Exercise passage:

____

Stop building straw men. All governments since the dawn of time have redistributed wealth. Governments allocate collective resources. That's what they do. Crying when it happens in ways you don't like, while ignoring all the times it happens for your benefit, just makes you sound like someone in need of a remedial Civics class.
As soon as Ray straightens all of this out, I just want to know if it's kosher to record a Sterling Hayden movie tonight.
(To keep commenting on mediocre jokes, this is where the "robot" thing comes from. When Ray uses that rhetorical trick, he sounds like the sci-fi cliche of a robot asking, "what is this 'love' which hu-mans feel?")
Unless you grant the particulars of licensing deals hammered out by TMC execs after a three-drink lunch any sort of transcendental moral standing, you're probably OK, at least from an ethical standpoint. From a legal standpoint, I don't know about you, but I obey copyright laws at gunpoint. Constantly. It's gotten to the point where every time I even think about downloading Transformers: Dark of the Moon, I feel a cold steel circle pressing against my temple.
Dr. Strangelove. In a movie with some memorable performances, Hayden's Ripper may be the one that sticks with you. Ripper is crazy and crazy destructive but it's a touching portrayal. He makes political dementia very human. He makes that movie be more than just a Mad Magazine/National Lampoon nihilistic satiric romp. His Jack D. Ripper gives the movie an emotional resonance it otherwise wouldn't have. It may be the performance most vital for the movie.
Dr. Strangelove.
He had some nice supporting roles later in his career in The Godfather (corrupt police captain), The Long Goodbye, and 9 to 5.
[Puts on lawyer's slippery shapeau] Okay, I promise not to record any movies on my DVR.
And don't worry, Matt, that was just a throwaway line. I wasn't trying to throw a lamb chop past Wolfman Ray.
---------------------------------------------
Hayden has some movies he can be proud of. The Asphalt Jungle, Kubrick's take on The Asphalt Jungle, The Killing, with Hayden again. And, of course Dr. Strangelove.

____

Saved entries
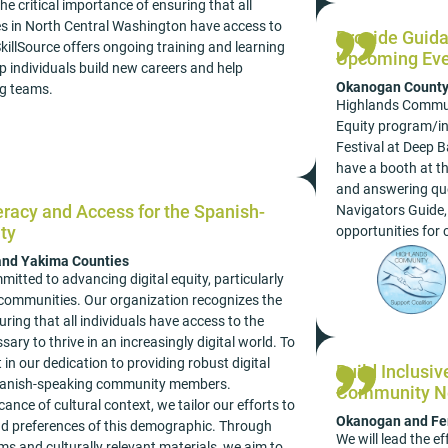
e critical importance of ensuring that all
es in North Central Washington have access to
Provide Guida
SkillSource offers ongoing training and learning
Upcoming Eve
lp individuals build new careers and help
Okanogan Count
ng teams.
Highlands Communi
Equity program/ini
Festival at Deep B
have a booth at th
and answering ques
eracy and Access for the Spanish-
Navigators Guide,
ty
opportunities fo
 and Yakima Counties
tted to advancing digital equity, particularly
communities. Our organization recognizes the
uring that all individuals have access to the
sary to thrive in an increasingly digital world. To
 in our dedication to providing robust digital
Build Inclusi
 Spanish-speaking community members.
Community N
ance of cultural context, we tailor our efforts to
Okanogan and Fer
d preferences of this demographic. Through
We will lead the ef
s and culturally relevant materials, we aim to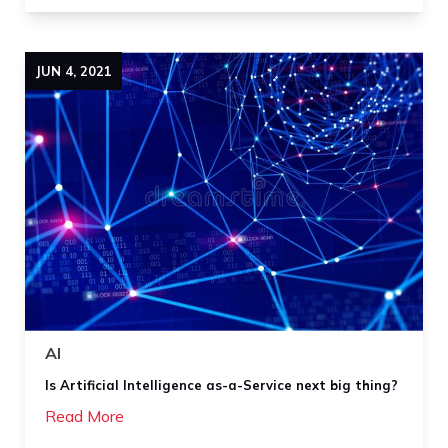
JUN
4
,
2021
AI
Is Artificial Intelligence as-a-Service next big thing?
Read More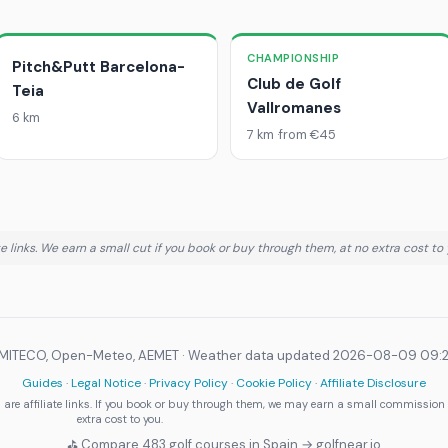
CHAMPIONSHIP
Pitch&Putt Barcelona-
Club de Golf
Teia
Vallromanes
6 km
7 km
from €45
 links. We earn a small cut if you book or buy through them, at no extra cost to 
 MITECO, Open-Meteo, AEMET ·
Weather data updated 2026-08-09 09:
Guides
·
Legal Notice
·
Privacy Policy
·
Cookie Policy
·
Affiliate Disclosure
are affiliate links. If you book or buy through them, we may earn a small commission
extra cost to you.
⛳ Compare 483 golf courses in Spain → golfnear.io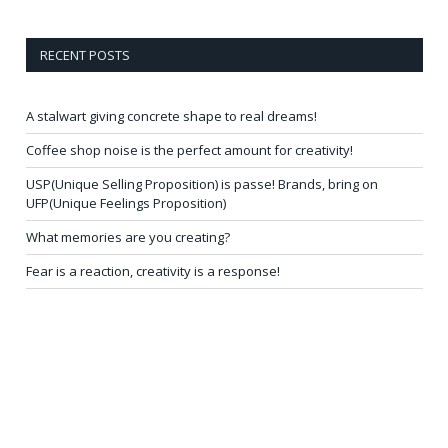
RECENT POSTS
A stalwart giving concrete shape to real dreams!
Coffee shop noise is the perfect amount for creativity!
USP(Unique Selling Proposition) is passe! Brands, bring on
UFP(Unique Feelings Proposition)
What memories are you creating?
Fear is a reaction, creativity is a response!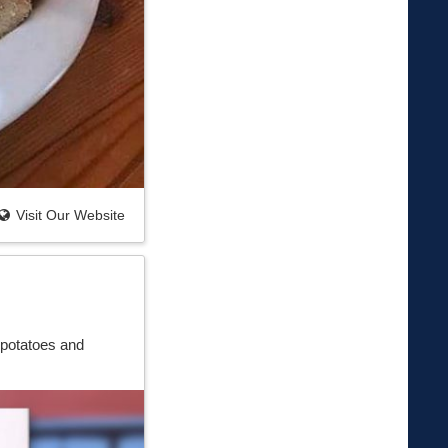
Visit Our Website
 potatoes and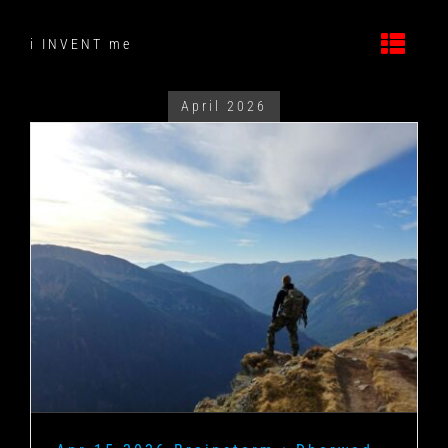
Skip
to
i INVENT me
content
April 2026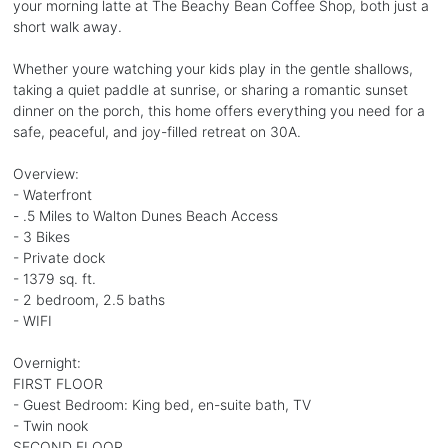
your morning latte at The Beachy Bean Coffee Shop, both just a
short walk away.
Whether youre watching your kids play in the gentle shallows,
taking a quiet paddle at sunrise, or sharing a romantic sunset
dinner on the porch, this home offers everything you need for a
safe, peaceful, and joy-filled retreat on 30A.
Overview:
- Waterfront
- .5 Miles to Walton Dunes Beach Access
- 3 Bikes
- Private dock
- 1379 sq. ft.
- 2 bedroom, 2.5 baths
- WIFI
Overnight:
FIRST FLOOR
- Guest Bedroom: King bed, en-suite bath, TV
- Twin nook
SECOND FLOOR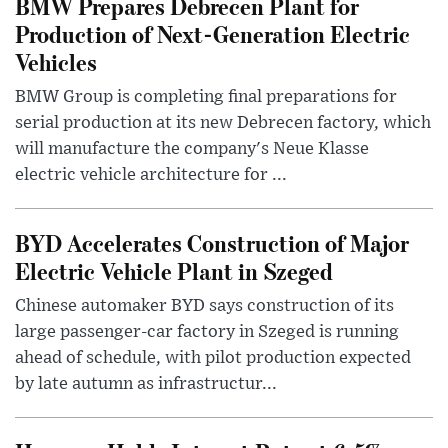
BMW Prepares Debrecen Plant for
Production of Next-Generation Electric
Vehicles
BMW Group is completing final preparations for
serial production at its new Debrecen factory, which
will manufacture the company's Neue Klasse
electric vehicle architecture for ...
BYD Accelerates Construction of Major
Electric Vehicle Plant in Szeged
Chinese automaker BYD says construction of its
large passenger-car factory in Szeged is running
ahead of schedule, with pilot production expected
by late autumn as infrastructur...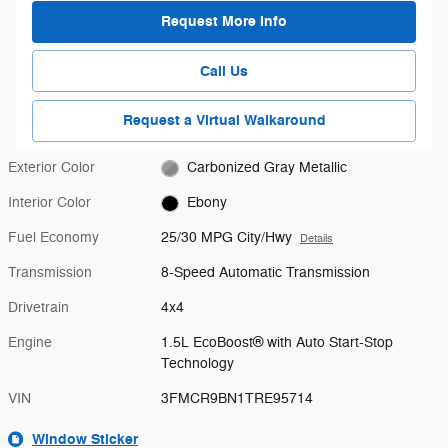
Request More Info
Call Us
Request a Virtual Walkaround
Exterior Color
Carbonized Gray Metallic
Interior Color
Ebony
Fuel Economy
25/30 MPG City/Hwy
Details
Transmission
8-Speed Automatic Transmission
Drivetrain
4x4
Engine
1.5L EcoBoost® with Auto Start-Stop
Technology
VIN
3FMCR9BN1TRE95714
Window Sticker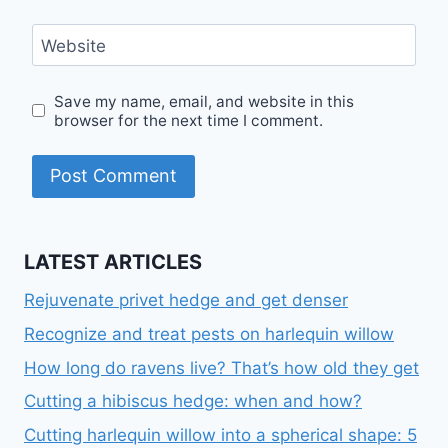
Website
Save my name, email, and website in this
browser for the next time I comment.
LATEST ARTICLES
Rejuvenate privet hedge and get denser
Recognize and treat pests on harlequin willow
How long do ravens live? That’s how old they get
Cutting a hibiscus hedge: when and how?
Cutting harlequin willow into a spherical shape: 5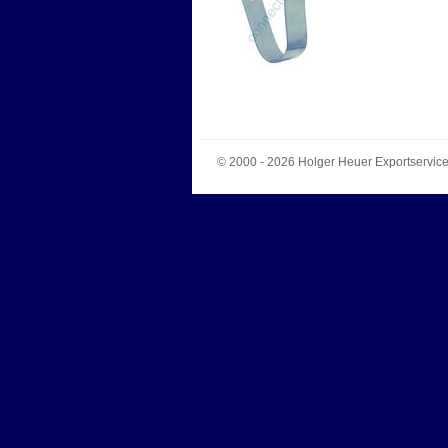
© 2000 - 2026
Holger Heuer Exportservic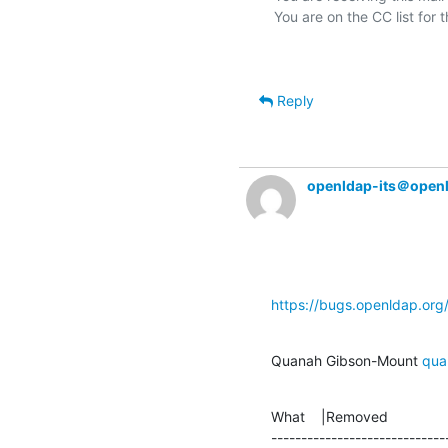
Reply
openldap-its＠open
https://bugs.openldap.or
Quanah Gibson-Mount 
qua
What    |Removed               
-----------------------------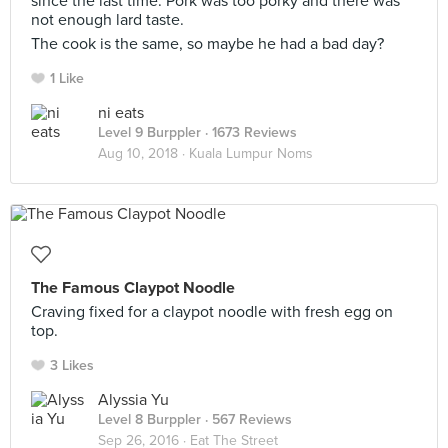
since the last time. Pork was too porky and there was
not enough lard taste.
The cook is the same, so maybe he had a bad day?
1 Like
ni eats
Level 9 Burppler
· 1673 Reviews
Aug 10, 2018 ·
Kuala Lumpur Noms
The Famous Claypot Noodle
Craving fixed for a claypot noodle with fresh egg on
top.
3 Likes
Alyssia Yu
Level 8 Burppler
· 567 Reviews
Sep 26, 2016 ·
Eat The Street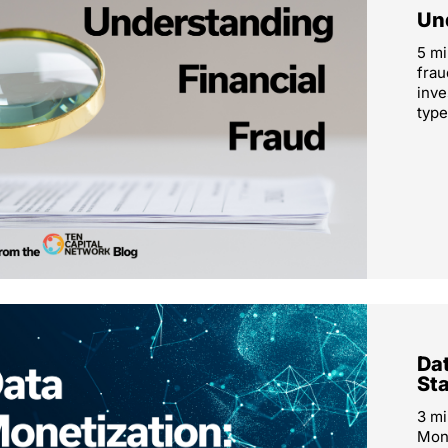
Un
5 mi
frau
inve
type
Dat
St
3 mi
Mone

____

Required action 1:
Repeat the passage of the discussion about Sterling Hayden films that starts with "Unless you grant" and goes on through "against my temple.".
Required action 2:
Carry the discussion about Sterling Hayden films forward from its final line.

Exercise answer 1:
Unless you grant the particulars of licensing deals hammered out by TMC execs after a three-drink lunch any sort of transcendental moral standing, you're probably OK, at least from an ethical standpoint. From a legal standpoint, I don't know about you, but I obey copyright laws at gunpoint. Constantly. It's gotten to the point where every time I even think about downloading Transformers: Dark of the Moon, I feel a cold steel circle pressing against my temple.

Exercise answer 2:
The one I won't be DVRing tonight is Crime Wave, which sounds pretty sporty, and it's one I've never seen before. But besides the three you mentioned, he's also pretty good in Suddenly, The Star, and one that was just on TCM a week or two ago, Crime of Passion. When I look at his filmography I realize that TCM has been incredibly lax in not showing more than a handful of his films, especially The Killing and Naked Alibi.
Terror in a Texas Town
When I was ten or eleven, I actually snuck off and went to see this movie during the middle of the week (a no-no with my parents). About a guy out west seek revenge with a harpoon. Sort of a Rio Bravo and Captain Ahab.
If the the GOP was accurately represented by Sullivan, David Brooks, David Frum, and Jon Huntsman, this would be a better country. We could use a genuine, sane center-right Tory party in the tradition of Eisenhower, Nixon, Ford, and Bush 41. Oh, wait, that's the post-Clinton Democratic party.
I'll grant this: Sullivan certainly comes off as insane whenever the topics of Sarah Palin or circumcision come up.
Yeah, titling the stuff on circumcision "Male Genital Mutilation" is sort of troll-baiting.
Anecdote about a cute story.
Segue to discussion on popular topic.
Explanation of how the anecdote means something deeply significant about popular topic.
NO DATA GIVEN TO SUPPORT ARGUMENT BEYOND ANECDOTE.
Self-satisfied conclusion
...
I prefer the Karl Rove GOP. At least they lie better.